-- Problem requirements --
Tally the lines in the material below that hold the string "down" and report the tally alone.

-- Dataset entries --
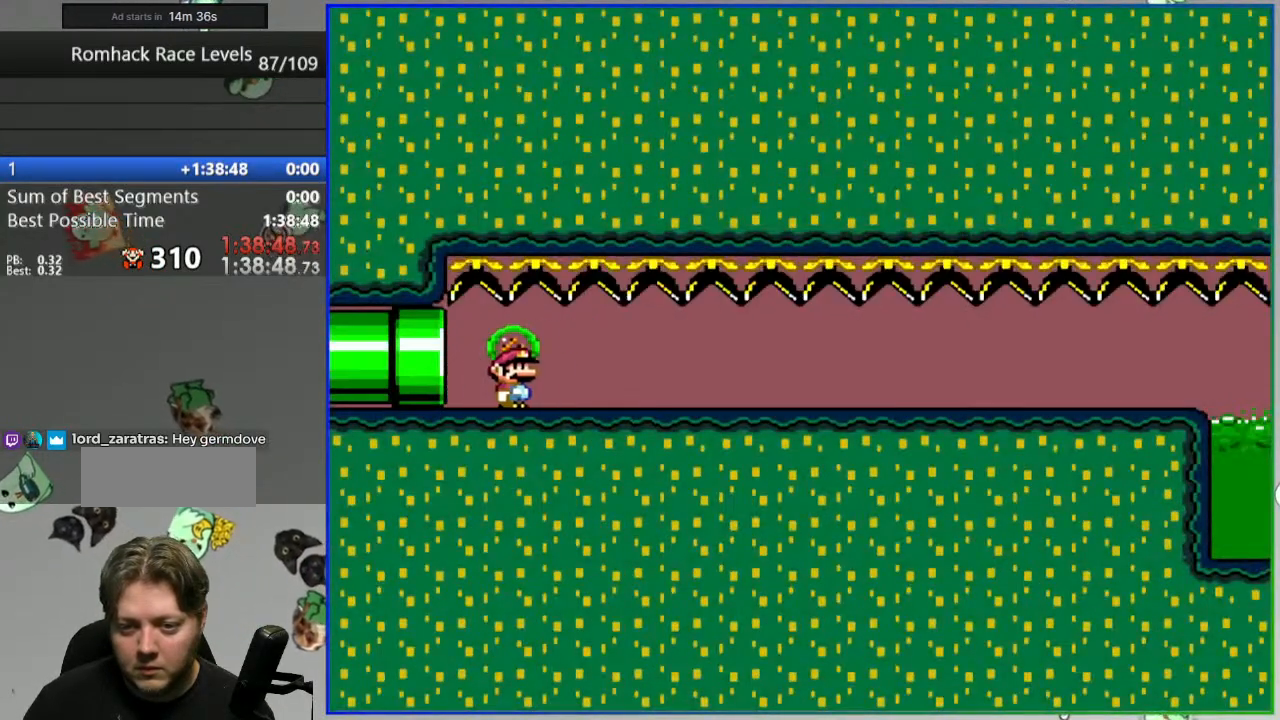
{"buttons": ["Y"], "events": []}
---
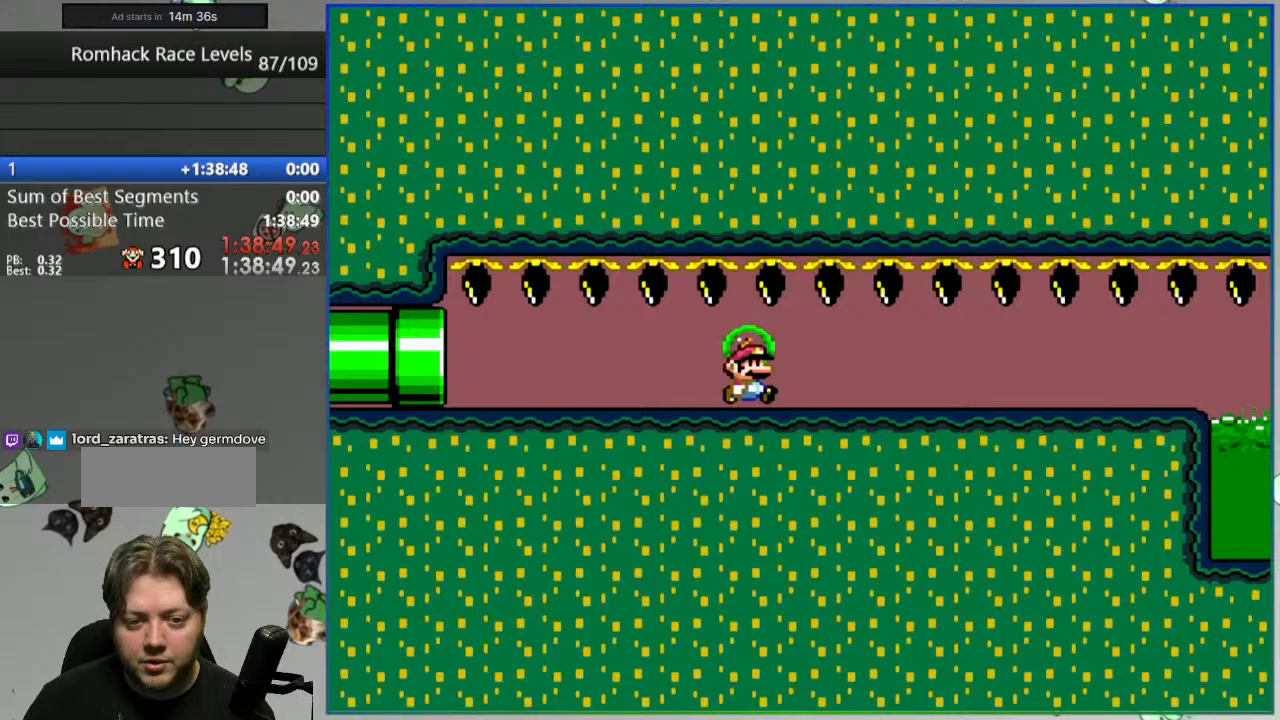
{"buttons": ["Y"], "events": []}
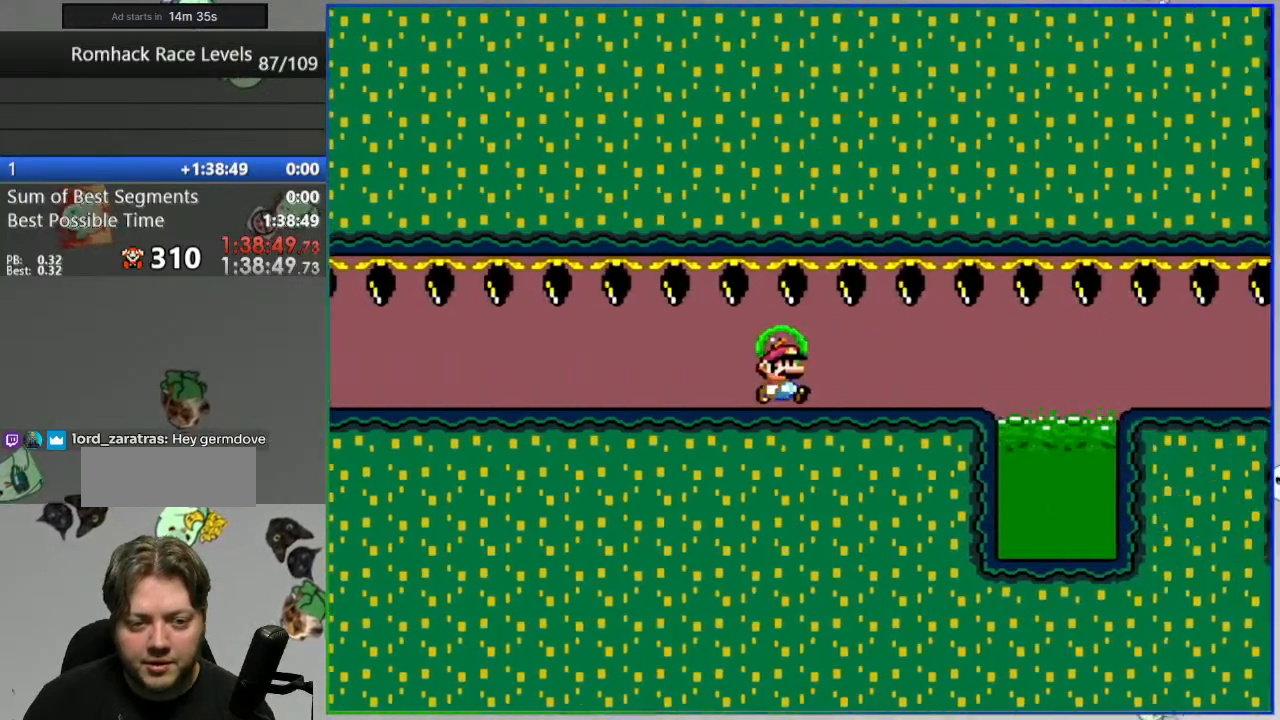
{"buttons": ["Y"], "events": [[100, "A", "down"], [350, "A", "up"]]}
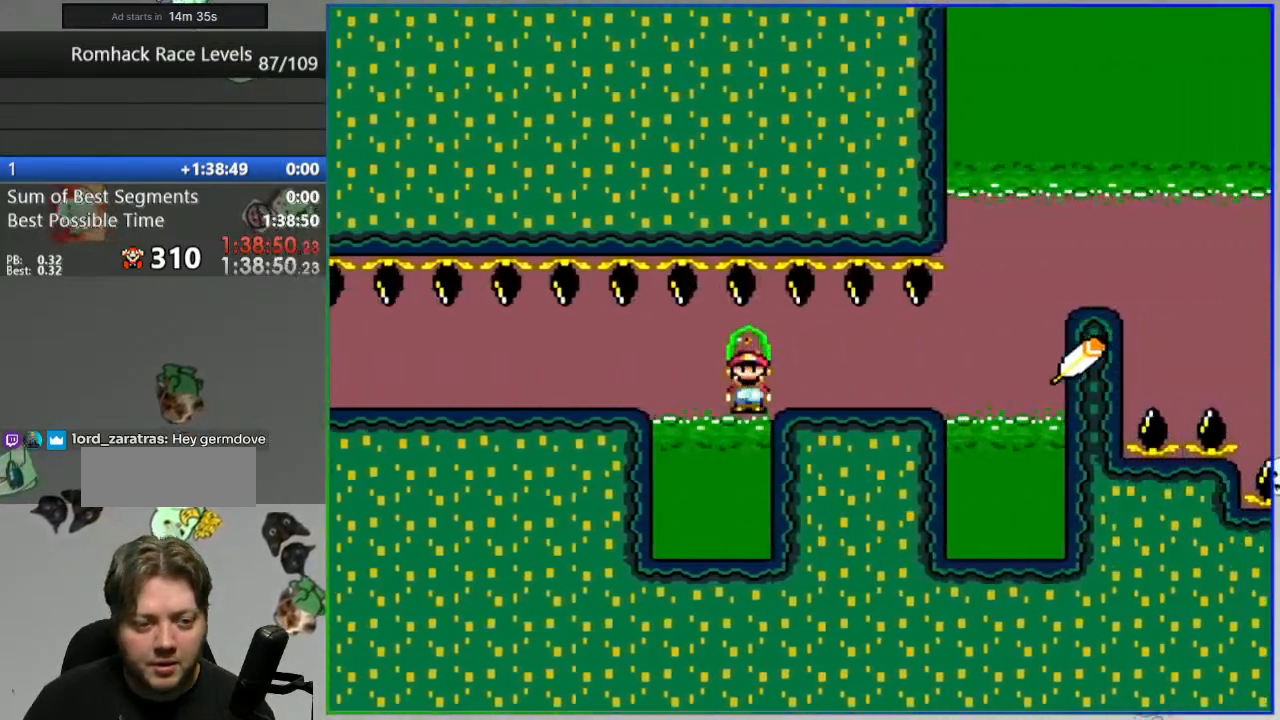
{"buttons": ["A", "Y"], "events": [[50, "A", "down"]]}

-- Reply --
2